I feel those results will give a lot of learning effect for all.
Unfortunately I am very restricted in time and therefore no short timeline available. I will prepare isolated current measurements in order to come closer to flux behavior. I will come back if I have the setup in place.

RandyFL

Hanon,
What type resistors would you use for the two resistor array... I had bought enough for one resistor array of eight 100 watt 3 ohm resistors and three 100 watt 1.5 ohm resistors before my absence and before the info was taken down from the Kelly website...

And... are you using the rotary device, 555 circuit or the arduino...
If anybody states that they are starting to use the raspberry Pi2.................................................................................

All the best

JohnMiller

Recently an Arduino program was posted in this forum. I hooked it to the scope and it does well. I can encourage all non programmers to use Arduino. If we have the program it can be downloaded quite easily omitting any specialized know how.

This program resembles the signal shape by PWM sequences. We need fly back diodes in prallel to coils. They will support continuous flow of current.
I will use two of theses drivers with opto isolator (110V / 10A with input AC or DC). They can be hooked to µP directly.
http://www.ebay.de/itm/201087634645?_trksid=p2057872.m2749.l2649&ssPageName=STRK%3AMEBIDX%3AIT

I chose it because of simplicity and the chance to vary the frequency. This enables to research: (1) different signal shapes, (2) behavior at increased frequency (10KHz) and (3) resonance if adequate.

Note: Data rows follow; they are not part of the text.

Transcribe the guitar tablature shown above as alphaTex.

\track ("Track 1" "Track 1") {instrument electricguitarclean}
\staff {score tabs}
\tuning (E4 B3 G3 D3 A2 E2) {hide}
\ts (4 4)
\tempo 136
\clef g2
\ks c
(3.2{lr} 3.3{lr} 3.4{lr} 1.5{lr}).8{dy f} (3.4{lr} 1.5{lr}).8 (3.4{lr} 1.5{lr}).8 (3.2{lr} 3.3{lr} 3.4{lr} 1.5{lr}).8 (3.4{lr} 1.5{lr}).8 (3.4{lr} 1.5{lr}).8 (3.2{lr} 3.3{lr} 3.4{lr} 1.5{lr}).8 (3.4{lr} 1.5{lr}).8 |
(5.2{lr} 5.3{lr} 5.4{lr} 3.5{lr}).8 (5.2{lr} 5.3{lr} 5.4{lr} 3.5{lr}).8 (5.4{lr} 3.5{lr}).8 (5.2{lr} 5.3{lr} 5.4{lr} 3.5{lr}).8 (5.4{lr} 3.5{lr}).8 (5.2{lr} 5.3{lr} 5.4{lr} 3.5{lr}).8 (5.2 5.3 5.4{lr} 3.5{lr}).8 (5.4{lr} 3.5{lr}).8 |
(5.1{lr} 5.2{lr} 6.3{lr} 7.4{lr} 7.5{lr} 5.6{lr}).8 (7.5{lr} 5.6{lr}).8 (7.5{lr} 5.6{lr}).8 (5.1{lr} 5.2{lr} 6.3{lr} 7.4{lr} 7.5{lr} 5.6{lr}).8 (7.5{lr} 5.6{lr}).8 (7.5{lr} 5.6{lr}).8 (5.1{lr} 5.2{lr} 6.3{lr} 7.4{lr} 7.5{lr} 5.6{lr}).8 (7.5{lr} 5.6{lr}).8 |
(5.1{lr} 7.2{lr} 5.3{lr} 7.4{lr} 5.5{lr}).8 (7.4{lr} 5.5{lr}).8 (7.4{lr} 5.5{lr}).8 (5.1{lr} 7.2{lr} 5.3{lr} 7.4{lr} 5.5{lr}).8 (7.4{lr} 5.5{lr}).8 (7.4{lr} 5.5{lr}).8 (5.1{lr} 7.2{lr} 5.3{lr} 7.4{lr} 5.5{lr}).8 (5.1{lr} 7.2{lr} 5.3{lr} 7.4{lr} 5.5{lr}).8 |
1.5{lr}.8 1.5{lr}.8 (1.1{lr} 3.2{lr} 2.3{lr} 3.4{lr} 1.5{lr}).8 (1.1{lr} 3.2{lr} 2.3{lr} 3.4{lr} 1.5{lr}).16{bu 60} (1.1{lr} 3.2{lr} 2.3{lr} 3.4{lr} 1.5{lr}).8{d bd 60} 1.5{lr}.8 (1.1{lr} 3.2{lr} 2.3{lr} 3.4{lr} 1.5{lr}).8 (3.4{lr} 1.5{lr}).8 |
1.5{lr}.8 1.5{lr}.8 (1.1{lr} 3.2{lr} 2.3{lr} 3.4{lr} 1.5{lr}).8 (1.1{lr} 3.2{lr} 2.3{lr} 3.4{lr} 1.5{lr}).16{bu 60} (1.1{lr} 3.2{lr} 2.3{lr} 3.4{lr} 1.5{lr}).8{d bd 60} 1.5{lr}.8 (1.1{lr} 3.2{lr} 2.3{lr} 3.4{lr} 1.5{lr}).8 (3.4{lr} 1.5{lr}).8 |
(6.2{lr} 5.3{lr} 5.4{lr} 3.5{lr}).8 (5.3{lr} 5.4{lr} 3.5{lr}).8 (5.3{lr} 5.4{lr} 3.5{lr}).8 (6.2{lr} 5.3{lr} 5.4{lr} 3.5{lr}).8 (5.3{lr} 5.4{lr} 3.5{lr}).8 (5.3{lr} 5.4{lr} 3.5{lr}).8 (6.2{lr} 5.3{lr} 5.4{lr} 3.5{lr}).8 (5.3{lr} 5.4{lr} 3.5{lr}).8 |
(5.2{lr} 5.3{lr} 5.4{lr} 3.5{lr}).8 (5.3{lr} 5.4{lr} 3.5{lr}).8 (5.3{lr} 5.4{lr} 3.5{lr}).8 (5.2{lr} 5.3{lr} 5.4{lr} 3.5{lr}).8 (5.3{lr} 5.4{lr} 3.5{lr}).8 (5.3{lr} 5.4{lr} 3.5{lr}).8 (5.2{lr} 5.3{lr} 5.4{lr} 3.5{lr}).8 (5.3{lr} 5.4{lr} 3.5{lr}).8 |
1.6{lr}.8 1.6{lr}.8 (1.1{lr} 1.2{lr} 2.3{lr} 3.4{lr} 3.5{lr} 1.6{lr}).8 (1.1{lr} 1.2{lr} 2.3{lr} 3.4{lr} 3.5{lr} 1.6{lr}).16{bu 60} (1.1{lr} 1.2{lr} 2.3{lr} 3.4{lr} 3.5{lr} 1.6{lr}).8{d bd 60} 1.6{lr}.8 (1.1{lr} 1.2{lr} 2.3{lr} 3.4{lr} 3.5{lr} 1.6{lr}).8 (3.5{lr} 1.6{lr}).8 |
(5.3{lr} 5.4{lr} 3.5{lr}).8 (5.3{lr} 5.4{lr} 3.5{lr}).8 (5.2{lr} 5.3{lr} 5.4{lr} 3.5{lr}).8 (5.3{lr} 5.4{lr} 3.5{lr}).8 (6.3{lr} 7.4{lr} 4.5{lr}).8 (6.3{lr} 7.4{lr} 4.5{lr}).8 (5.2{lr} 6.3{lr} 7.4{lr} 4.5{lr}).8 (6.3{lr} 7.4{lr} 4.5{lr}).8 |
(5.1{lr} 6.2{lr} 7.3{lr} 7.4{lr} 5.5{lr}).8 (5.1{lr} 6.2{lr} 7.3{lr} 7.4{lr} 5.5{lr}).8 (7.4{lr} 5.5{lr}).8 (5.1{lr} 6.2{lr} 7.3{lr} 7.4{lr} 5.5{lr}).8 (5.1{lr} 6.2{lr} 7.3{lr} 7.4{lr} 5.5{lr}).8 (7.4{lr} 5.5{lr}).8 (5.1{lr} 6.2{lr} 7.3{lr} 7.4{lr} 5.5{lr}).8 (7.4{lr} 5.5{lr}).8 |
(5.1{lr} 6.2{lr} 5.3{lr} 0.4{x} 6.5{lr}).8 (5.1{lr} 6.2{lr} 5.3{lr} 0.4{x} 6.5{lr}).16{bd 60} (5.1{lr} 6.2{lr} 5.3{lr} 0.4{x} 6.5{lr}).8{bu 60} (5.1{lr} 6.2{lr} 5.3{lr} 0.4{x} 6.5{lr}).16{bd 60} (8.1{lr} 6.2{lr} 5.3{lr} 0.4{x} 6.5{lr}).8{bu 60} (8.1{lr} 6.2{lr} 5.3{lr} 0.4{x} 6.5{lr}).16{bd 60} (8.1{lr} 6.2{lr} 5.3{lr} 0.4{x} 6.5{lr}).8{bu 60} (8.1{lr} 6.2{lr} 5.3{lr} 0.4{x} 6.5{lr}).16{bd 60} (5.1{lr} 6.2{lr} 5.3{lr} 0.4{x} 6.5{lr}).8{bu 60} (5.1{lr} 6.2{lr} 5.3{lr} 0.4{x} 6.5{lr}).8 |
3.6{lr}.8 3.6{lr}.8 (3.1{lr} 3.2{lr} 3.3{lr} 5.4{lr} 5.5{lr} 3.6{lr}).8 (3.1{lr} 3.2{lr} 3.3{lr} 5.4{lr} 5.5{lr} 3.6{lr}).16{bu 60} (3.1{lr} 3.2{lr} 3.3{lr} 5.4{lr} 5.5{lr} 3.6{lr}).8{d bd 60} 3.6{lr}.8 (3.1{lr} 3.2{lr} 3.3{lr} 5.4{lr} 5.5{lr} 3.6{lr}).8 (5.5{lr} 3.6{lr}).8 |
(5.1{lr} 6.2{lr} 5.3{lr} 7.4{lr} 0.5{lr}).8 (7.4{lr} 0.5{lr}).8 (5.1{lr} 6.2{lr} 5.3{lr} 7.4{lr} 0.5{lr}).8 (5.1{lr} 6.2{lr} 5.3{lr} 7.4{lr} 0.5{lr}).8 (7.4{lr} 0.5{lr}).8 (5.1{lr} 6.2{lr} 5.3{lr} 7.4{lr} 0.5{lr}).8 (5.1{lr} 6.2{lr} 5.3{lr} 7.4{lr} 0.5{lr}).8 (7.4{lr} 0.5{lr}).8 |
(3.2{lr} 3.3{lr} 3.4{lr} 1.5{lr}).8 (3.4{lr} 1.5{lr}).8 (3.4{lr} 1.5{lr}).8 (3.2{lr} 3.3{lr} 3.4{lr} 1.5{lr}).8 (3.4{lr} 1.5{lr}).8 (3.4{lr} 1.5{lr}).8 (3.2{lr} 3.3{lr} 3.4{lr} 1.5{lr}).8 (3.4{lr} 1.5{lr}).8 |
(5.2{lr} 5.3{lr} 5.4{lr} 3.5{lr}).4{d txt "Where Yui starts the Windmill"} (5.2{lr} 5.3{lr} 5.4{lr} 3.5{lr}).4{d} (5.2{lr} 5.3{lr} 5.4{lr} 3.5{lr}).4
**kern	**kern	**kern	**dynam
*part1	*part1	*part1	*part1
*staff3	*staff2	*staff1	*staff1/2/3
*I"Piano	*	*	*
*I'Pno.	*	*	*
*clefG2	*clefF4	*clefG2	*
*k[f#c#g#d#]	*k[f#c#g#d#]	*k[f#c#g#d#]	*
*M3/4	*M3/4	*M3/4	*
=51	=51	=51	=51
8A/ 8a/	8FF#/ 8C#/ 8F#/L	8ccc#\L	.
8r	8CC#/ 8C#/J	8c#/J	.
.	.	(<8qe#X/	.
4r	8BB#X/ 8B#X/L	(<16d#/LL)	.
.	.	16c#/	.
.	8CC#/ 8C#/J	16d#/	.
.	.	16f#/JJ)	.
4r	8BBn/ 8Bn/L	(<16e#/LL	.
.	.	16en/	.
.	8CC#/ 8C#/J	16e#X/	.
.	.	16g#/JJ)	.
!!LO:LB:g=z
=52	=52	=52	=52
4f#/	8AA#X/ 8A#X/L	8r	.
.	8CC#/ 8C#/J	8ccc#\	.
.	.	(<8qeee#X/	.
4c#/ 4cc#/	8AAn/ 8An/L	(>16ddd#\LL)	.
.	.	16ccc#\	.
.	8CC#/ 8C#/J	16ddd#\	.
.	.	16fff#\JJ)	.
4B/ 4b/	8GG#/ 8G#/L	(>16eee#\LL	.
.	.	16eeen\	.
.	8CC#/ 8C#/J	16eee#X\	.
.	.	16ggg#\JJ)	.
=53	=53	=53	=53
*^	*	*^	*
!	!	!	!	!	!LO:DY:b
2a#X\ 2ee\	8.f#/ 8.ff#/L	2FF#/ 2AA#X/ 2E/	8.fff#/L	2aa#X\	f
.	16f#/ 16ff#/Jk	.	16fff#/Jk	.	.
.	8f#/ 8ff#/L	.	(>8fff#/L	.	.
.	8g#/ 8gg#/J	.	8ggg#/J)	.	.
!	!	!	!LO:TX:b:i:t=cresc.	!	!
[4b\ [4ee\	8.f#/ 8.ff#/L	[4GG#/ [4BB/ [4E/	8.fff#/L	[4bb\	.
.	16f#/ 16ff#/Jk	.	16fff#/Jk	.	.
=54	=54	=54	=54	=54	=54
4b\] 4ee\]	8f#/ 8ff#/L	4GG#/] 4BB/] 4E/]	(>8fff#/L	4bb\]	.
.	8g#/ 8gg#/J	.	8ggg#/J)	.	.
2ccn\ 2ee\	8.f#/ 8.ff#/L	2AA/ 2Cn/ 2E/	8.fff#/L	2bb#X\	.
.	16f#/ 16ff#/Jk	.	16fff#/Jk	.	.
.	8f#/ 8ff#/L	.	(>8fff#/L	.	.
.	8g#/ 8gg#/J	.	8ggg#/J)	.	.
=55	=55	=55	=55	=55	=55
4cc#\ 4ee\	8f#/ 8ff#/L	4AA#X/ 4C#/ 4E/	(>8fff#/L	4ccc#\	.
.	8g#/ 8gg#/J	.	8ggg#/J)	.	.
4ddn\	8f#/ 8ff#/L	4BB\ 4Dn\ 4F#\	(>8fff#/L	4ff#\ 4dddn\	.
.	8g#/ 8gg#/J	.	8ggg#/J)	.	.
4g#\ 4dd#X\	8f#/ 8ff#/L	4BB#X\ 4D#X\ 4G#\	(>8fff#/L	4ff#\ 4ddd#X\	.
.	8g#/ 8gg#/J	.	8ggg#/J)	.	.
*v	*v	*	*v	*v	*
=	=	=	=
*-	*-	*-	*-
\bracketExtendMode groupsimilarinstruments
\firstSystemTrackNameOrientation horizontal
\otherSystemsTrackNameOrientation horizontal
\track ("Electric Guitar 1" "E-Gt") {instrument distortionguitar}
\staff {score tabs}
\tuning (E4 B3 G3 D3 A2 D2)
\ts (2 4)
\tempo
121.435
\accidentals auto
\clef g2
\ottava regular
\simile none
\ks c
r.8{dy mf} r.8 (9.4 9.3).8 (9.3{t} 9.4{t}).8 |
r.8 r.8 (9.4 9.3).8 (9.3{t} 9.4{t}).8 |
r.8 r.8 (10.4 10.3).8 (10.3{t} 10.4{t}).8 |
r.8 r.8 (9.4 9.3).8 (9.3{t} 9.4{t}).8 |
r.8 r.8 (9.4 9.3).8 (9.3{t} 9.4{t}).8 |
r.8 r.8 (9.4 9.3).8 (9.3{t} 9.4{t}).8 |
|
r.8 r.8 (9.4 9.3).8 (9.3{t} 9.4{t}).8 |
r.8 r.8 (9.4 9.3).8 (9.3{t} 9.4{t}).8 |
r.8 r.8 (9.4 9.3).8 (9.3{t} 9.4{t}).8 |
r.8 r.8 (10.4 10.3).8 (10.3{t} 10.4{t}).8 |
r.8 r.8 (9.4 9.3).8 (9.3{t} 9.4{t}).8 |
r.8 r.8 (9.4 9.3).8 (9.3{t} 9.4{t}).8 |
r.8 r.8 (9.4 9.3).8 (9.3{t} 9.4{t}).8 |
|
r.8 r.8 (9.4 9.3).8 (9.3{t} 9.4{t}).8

I know that there are a lot of objections related to this approach but it shall be tried. There are a lot of discussions on what is true or viable - direct approach. But sometimes it is most convenient to choose the indirect approach: test what is readily available and exclude what is not working . Surviving setups will be the winner and give the chance for more refinements and even more learning.

NRamaswami

Bajac:

Thank you very much for the post. Yes in USPTO it is Non Final Rejection and Final Rejection..Congratulations if you have got through 103 rejections. very good work.  We have a problem. If we draft a patent that can be accepted by the Examiner client may feel dissatisfied that his IP is not fully protected. If he is not getting the patent client will again be unhappy. No large company cares about small Patent lawyers and small inventors. As a trait Lawyers are very very loyal to their clients and their cause. I hope you will understand this small post. Most Patent Lawyers try to obtain a patent for as a client explained to me as long as he has a patent he can get finances to launch his product in the market. So he does not care whether IP is protected and to what extent. Secondly 98% of the patents are not commercialized. Most are filed to block competitors from obtaining patents. If you have a Large company has an enemy, that company and its Lawyers have hundreds of thousands of methods to handle you. Have no doubts about that. Always the initial claims and final granted claims are different. Another problem for a person like me is that we handle multiple technologies and we are not domain experts. Inventors are the domain experts. If what your lawyer wrote and what you wrote after that are different there was a big communication gap.  I wish you good luck with your patents.

I only write facts that we have observed. So nothing here for me to post things that I do not know and if I do not know I state it upfront.